Start of Block

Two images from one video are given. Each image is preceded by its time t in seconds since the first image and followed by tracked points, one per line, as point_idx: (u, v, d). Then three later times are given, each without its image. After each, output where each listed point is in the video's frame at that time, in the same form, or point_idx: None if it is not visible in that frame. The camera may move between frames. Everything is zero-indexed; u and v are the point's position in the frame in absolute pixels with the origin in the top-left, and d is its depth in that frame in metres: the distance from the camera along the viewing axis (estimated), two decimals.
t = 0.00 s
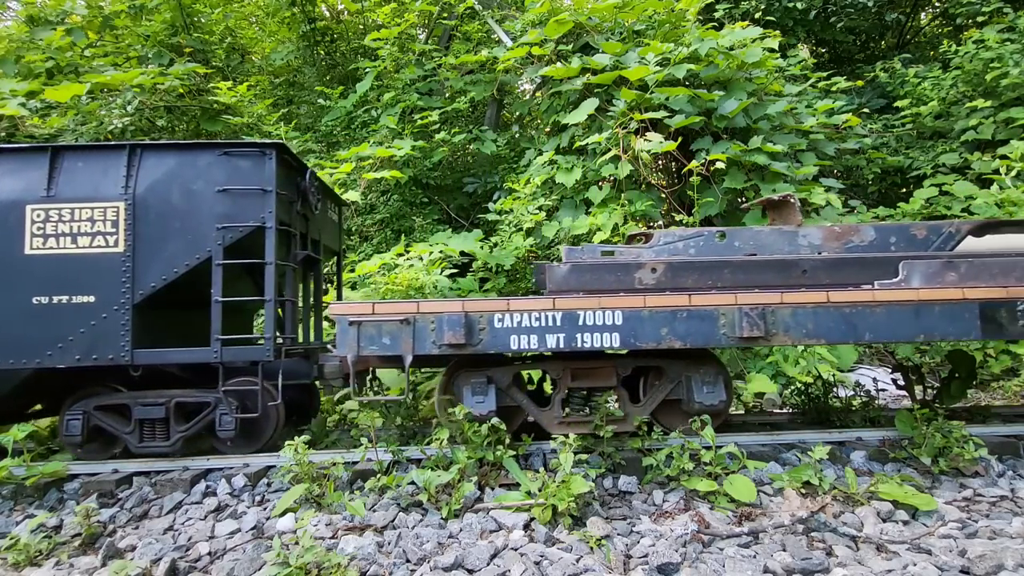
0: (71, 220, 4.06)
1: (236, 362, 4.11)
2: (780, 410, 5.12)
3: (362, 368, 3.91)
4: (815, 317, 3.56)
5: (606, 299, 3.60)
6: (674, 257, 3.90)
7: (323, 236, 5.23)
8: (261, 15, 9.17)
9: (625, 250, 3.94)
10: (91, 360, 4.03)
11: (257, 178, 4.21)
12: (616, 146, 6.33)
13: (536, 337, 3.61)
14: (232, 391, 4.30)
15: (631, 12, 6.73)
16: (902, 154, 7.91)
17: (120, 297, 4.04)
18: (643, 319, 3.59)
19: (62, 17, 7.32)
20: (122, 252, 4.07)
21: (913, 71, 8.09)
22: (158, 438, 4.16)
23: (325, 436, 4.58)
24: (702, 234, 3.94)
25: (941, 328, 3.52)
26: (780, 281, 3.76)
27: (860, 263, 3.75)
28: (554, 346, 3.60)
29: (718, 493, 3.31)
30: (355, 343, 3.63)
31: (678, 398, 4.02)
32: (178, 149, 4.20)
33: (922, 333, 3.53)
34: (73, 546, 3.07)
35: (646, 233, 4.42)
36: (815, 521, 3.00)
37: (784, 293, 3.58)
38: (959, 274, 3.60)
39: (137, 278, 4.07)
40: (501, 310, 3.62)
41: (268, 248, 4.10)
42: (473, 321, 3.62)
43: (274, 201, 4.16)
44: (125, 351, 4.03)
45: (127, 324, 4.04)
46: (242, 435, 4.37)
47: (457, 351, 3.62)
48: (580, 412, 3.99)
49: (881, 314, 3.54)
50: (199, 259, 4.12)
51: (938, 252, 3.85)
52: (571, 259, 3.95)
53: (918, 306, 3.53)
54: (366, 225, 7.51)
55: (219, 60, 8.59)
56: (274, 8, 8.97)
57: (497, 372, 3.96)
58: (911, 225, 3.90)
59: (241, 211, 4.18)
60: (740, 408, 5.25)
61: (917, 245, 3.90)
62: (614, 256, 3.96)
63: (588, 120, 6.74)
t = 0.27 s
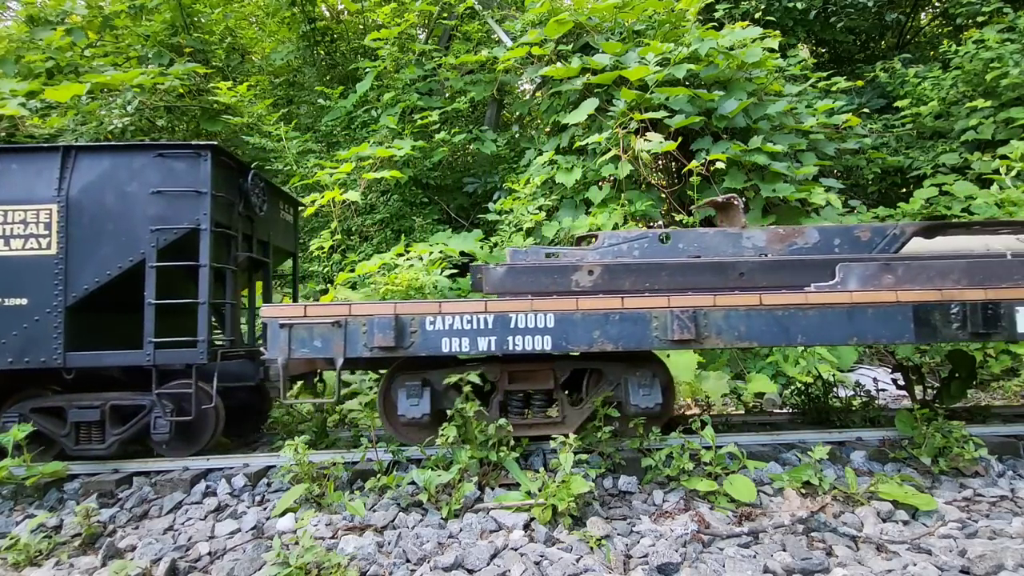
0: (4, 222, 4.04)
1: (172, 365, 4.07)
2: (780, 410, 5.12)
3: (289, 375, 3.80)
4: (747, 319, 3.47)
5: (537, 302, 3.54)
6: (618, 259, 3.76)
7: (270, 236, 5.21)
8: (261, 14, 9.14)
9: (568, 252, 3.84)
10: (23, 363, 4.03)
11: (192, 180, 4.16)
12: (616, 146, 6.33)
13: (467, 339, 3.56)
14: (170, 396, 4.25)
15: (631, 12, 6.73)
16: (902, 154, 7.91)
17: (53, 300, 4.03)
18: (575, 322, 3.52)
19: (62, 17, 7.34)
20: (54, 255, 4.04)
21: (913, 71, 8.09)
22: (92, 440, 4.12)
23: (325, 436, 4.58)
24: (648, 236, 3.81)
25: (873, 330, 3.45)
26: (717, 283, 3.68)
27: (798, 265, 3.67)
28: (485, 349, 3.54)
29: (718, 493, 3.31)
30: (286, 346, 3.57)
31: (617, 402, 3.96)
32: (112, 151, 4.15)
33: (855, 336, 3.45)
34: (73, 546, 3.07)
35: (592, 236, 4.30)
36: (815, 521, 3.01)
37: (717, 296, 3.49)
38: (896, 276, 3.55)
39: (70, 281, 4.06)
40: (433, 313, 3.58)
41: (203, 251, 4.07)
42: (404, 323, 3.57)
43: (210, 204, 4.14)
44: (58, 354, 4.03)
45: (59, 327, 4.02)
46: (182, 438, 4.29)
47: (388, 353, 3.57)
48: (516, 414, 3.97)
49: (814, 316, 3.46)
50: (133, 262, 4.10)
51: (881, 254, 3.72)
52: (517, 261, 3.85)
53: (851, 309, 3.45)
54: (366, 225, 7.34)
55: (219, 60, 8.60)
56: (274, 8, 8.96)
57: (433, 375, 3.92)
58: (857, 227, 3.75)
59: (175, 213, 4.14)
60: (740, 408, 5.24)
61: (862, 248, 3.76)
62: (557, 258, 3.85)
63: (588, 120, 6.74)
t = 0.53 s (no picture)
0: None
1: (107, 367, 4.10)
2: (780, 410, 5.12)
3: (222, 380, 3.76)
4: (679, 322, 3.37)
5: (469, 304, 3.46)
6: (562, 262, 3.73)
7: (218, 238, 5.23)
8: (261, 14, 9.13)
9: (512, 254, 3.75)
10: None
11: (127, 183, 4.15)
12: (616, 146, 6.33)
13: (398, 342, 3.49)
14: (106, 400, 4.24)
15: (631, 12, 6.73)
16: (902, 154, 7.91)
17: None
18: (506, 325, 3.42)
19: (62, 17, 7.37)
20: None
21: (913, 71, 8.09)
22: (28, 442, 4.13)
23: (325, 436, 4.56)
24: (591, 237, 3.77)
25: (806, 333, 3.35)
26: (652, 286, 3.62)
27: (732, 267, 3.60)
28: (415, 352, 3.46)
29: (718, 493, 3.31)
30: (216, 348, 3.51)
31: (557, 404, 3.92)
32: (48, 154, 4.17)
33: (788, 339, 3.36)
34: (73, 546, 3.07)
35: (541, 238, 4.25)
36: (815, 521, 3.01)
37: (649, 298, 3.38)
38: (832, 279, 3.44)
39: (6, 282, 4.12)
40: (364, 316, 3.51)
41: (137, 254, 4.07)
42: (335, 326, 3.50)
43: (144, 206, 4.12)
44: None
45: None
46: (120, 441, 4.26)
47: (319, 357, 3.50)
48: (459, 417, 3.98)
49: (746, 318, 3.36)
50: (66, 264, 4.12)
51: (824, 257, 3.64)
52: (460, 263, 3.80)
53: (784, 311, 3.35)
54: (366, 225, 7.29)
55: (219, 60, 8.61)
56: (274, 8, 8.96)
57: (370, 378, 3.86)
58: (800, 229, 3.69)
59: (109, 216, 4.14)
60: (740, 408, 5.25)
61: (805, 250, 3.69)
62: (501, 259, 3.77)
63: (588, 120, 6.74)
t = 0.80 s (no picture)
0: None
1: (43, 369, 4.09)
2: (780, 410, 5.13)
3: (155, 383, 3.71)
4: (612, 324, 3.31)
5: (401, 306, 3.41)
6: (505, 262, 3.82)
7: (169, 240, 5.23)
8: (261, 15, 9.13)
9: (455, 255, 3.86)
10: None
11: (64, 185, 4.10)
12: (616, 146, 6.33)
13: (330, 345, 3.44)
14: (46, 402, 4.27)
15: (631, 12, 6.73)
16: (903, 154, 7.90)
17: None
18: (439, 327, 3.37)
19: (62, 17, 7.40)
20: None
21: (913, 71, 8.10)
22: None
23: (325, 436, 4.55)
24: (536, 239, 3.84)
25: (739, 335, 3.25)
26: (591, 288, 3.67)
27: (668, 269, 3.65)
28: (347, 355, 3.42)
29: (718, 493, 3.31)
30: (146, 351, 3.43)
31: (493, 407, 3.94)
32: None
33: (720, 342, 3.26)
34: (73, 546, 3.07)
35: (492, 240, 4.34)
36: (815, 521, 3.01)
37: (584, 300, 3.31)
38: (769, 282, 3.40)
39: None
40: (296, 319, 3.45)
41: (72, 257, 4.04)
42: (266, 329, 3.43)
43: (81, 209, 4.08)
44: None
45: None
46: (62, 442, 4.30)
47: (251, 360, 3.45)
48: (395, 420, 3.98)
49: (678, 321, 3.28)
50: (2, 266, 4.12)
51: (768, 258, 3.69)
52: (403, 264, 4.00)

End of Block

## PROBLEM TO WORK ON
All that should be written out is the stretch of lines above between the one holding "27: (860, 263, 3.75)" and the one holding "42: (473, 321, 3.62)", inclusive, exactly as given.

## PROBLEM SOLUTION
27: (860, 263, 3.75)
28: (554, 346, 3.60)
29: (718, 493, 3.31)
30: (355, 343, 3.63)
31: (678, 398, 4.02)
32: (178, 149, 4.20)
33: (922, 333, 3.53)
34: (73, 546, 3.07)
35: (646, 233, 4.42)
36: (815, 521, 3.00)
37: (784, 293, 3.58)
38: (959, 274, 3.60)
39: (137, 278, 4.07)
40: (501, 310, 3.62)
41: (268, 248, 4.10)
42: (473, 321, 3.62)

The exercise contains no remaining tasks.